A pCLE probe was positioned in non-dependent, central and dependent lung zones in nine anaesthetised pigs (Alveoflex, Cellvizio, Maunakea, France). After intravenous administration of fluorescein isothiocyanate dextran as contrast agent repetitive pCLE videos were recorded during pressure-controlled ventilation (PCV) or continuous positive airway pressure for 3 min each. Using fluorescein isothiocyanate-labelled RBC erythrocyte velocities in pulmonary capillaries were quantified.

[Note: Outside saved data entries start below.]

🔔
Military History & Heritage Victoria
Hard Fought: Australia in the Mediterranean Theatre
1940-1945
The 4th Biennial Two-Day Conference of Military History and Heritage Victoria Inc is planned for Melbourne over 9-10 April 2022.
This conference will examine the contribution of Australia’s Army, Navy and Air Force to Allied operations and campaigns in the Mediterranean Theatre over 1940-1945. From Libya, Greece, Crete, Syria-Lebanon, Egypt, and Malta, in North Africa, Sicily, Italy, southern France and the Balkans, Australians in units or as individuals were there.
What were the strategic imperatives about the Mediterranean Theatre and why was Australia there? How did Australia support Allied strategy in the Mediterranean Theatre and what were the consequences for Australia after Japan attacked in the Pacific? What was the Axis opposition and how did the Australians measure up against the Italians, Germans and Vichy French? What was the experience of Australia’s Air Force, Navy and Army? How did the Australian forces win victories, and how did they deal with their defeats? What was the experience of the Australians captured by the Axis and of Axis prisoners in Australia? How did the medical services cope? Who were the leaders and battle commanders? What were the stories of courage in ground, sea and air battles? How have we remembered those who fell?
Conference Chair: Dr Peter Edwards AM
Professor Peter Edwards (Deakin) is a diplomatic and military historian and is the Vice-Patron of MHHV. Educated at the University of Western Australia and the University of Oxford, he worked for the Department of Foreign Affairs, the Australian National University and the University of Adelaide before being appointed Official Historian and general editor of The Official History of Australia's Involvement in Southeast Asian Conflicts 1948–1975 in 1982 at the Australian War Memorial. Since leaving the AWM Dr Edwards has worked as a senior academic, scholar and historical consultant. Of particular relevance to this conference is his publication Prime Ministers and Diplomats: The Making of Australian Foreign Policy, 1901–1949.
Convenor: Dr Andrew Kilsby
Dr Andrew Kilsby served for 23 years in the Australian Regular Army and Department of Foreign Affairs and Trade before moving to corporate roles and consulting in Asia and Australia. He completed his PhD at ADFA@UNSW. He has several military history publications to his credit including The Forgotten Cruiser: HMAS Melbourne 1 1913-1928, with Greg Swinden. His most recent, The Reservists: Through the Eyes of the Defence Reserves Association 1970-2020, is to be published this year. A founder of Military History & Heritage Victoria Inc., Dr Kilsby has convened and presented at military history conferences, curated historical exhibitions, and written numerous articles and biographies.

Data are expressed as mean ± SD or median with interquartile range (IQR).
Capillary density was greater in dependent and central as compared with non-dependent lung zones [[32 (29 to 34) %] and 32 (30 to 34) % vs. 28 (26 to 28) %, respectively, P < 0.05]. During PCV, RBC velocities were higher in larger lung capillaries [diameter >20 μm, 309 μm s(-1) (209 to 397)] than intermediate [diameter 10.1 to 20 μm, 146 μm s(-1) (118 to 235)] and small [diameter <10 μm, 153 μm s(-1) (117 to 236), P < .05]. During continuous positive airway pressure of 1.5 kPa, RBC velocities in dependent lung areas decreased to 47 μm s(-1) (30 to 82) compared with 198 μm s(-1) (148 to 290) during PCV (P < 0.05).

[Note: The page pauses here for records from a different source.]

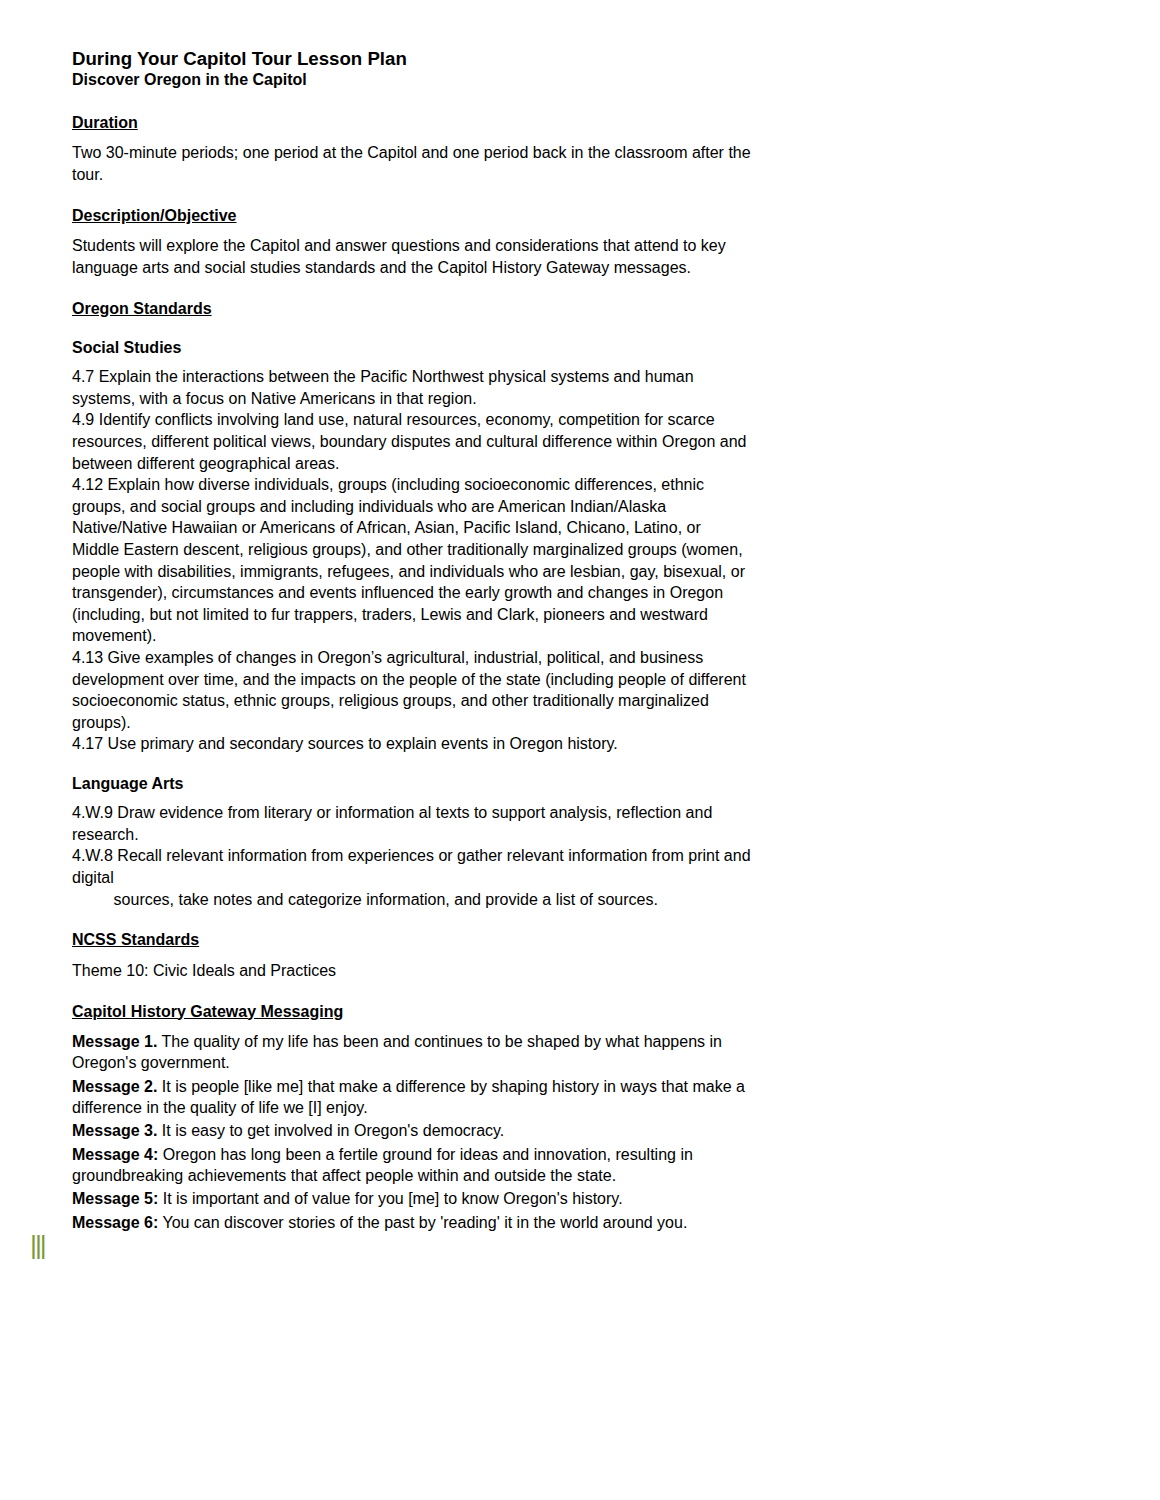During Your Capitol Tour Lesson Plan
Discover Oregon in the Capitol
Duration
Two 30-minute periods; one period at the Capitol and one period back in the classroom after the tour.
Description/Objective
Students will explore the Capitol and answer questions and considerations that attend to key language arts and social studies standards and the Capitol History Gateway messages.
Oregon Standards
Social Studies
4.7 Explain the interactions between the Pacific Northwest physical systems and human systems, with a focus on Native Americans in that region.
4.9 Identify conflicts involving land use, natural resources, economy, competition for scarce resources, different political views, boundary disputes and cultural difference within Oregon and between different geographical areas.
4.12 Explain how diverse individuals, groups (including socioeconomic differences, ethnic groups, and social groups and including individuals who are American Indian/Alaska Native/Native Hawaiian or Americans of African, Asian, Pacific Island, Chicano, Latino, or Middle Eastern descent, religious groups), and other traditionally marginalized groups (women, people with disabilities, immigrants, refugees, and individuals who are lesbian, gay, bisexual, or transgender), circumstances and events influenced the early growth and changes in Oregon (including, but not limited to fur trappers, traders, Lewis and Clark, pioneers and westward movement).
4.13 Give examples of changes in Oregon’s agricultural, industrial, political, and business development over time, and the impacts on the people of the state (including people of different socioeconomic status, ethnic groups, religious groups, and other traditionally marginalized groups).
4.17 Use primary and secondary sources to explain events in Oregon history.
Language Arts
4.W.9 Draw evidence from literary or information al texts to support analysis, reflection and research.
4.W.8 Recall relevant information from experiences or gather relevant information from print and digital
sources, take notes and categorize information, and provide a list of sources.
NCSS Standards
Theme 10: Civic Ideals and Practices
Capitol History Gateway Messaging
Message 1. The quality of my life has been and continues to be shaped by what happens in Oregon's government.
Message 2. It is people [like me] that make a difference by shaping history in ways that make a difference in the quality of life we [I] enjoy.
Message 3. It is easy to get involved in Oregon's democracy.
Message 4: Oregon has long been a fertile ground for ideas and innovation, resulting in groundbreaking achievements that affect people within and outside the state.
Message 5: It is important and of value for you [me] to know Oregon's history.
Message 6: You can discover stories of the past by 'reading' it in the world around you.
|||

pCLE allows endoscopic real-time in-vivo imaging of pulmonary capillary morphology and perfusion. Alterations in pulmonary capillary blood flow induced by different ventilator regimens can be detected. This minimally invasive approach via the endotracheal route is feasible in an experimental setting and may help to understand changes in regional pulmonary capillary perfusion.

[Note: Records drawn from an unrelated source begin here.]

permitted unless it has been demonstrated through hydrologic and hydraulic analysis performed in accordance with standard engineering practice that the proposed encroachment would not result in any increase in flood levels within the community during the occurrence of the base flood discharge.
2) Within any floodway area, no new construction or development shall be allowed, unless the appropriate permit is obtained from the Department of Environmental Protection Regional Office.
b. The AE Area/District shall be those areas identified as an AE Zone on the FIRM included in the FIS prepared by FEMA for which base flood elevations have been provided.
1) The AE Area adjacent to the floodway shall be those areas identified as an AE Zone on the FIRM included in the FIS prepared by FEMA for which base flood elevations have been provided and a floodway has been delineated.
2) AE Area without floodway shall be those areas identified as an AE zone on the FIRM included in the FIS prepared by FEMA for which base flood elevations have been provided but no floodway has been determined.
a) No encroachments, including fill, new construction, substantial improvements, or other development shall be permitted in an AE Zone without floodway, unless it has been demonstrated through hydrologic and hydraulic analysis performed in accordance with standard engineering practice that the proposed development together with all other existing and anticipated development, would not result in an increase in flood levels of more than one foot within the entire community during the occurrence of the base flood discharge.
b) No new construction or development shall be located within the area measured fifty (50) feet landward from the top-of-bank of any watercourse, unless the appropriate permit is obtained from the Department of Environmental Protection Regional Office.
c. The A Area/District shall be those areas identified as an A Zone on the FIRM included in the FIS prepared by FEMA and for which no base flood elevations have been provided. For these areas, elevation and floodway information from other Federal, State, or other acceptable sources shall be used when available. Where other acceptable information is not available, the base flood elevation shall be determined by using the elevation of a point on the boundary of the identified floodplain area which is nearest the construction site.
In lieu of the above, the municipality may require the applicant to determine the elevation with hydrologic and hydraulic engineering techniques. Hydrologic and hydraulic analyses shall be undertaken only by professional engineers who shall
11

由于目前的显微镜检查需要通过手术干预(如胸腔开窗技术和开胸肺模型)直接接触肺组织,因此对肺毛细血管灌注的实时体内显微镜检查了解甚少。
评估经气管的基于探头的共聚焦激光扫描内镜检查(pCLE)是否能实时体内观察猪肺毛细血管密度和红细胞(RBC)速度。
一项干预性动物研究。
欧洲大学医院。
使用9只雌性家猪(50至60千克)。
将pCLE探头置于9只麻醉猪(Alveoflex,Cellvizio,Maunakea,法国)的非下垂、中央和下垂肺区。静脉注射异硫氰酸荧光素葡聚糖作为造影剂后,在压力控制通气(PCV)或持续气道正压通气期间,每次记录3分钟的重复pCLE视频。使用异硫氰酸荧光素标记的红细胞对肺毛细血管中的红细胞速度进行量化。数据以平均值±标准差或中位数及四分位间距(IQR)表示。
与非下垂肺区相比,下垂和中央肺区的毛细血管密度更高[分别为32(29至34)%和32(30至34)%,而28(26至28)%,P<0.05]。在PCV期间,较大肺毛细血管[直径>20μm,309μm·s⁻¹(209至397)]中的红细胞速度高于中等[直径10.1至20μm,146μm·s⁻¹(118至235)]和小[直径<10μm,153μm·s⁻¹(117至236)]毛细血管(P<0.05)。在1.5kPa的持续气道正压通气期间,下垂肺区的红细胞速度降至47μm·s⁻¹(30至82),而PCV期间为198μm·s⁻¹(148至290)(P<0.05)。
pCLE可实现肺毛细血管形态和灌注的内镜实时体内成像。可检测到不同通气方案引起的肺毛细血管血流变化。这种经气管途径的微创方法在实验环境中是可行的,可能有助于了解区域肺毛细血管灌注的变化。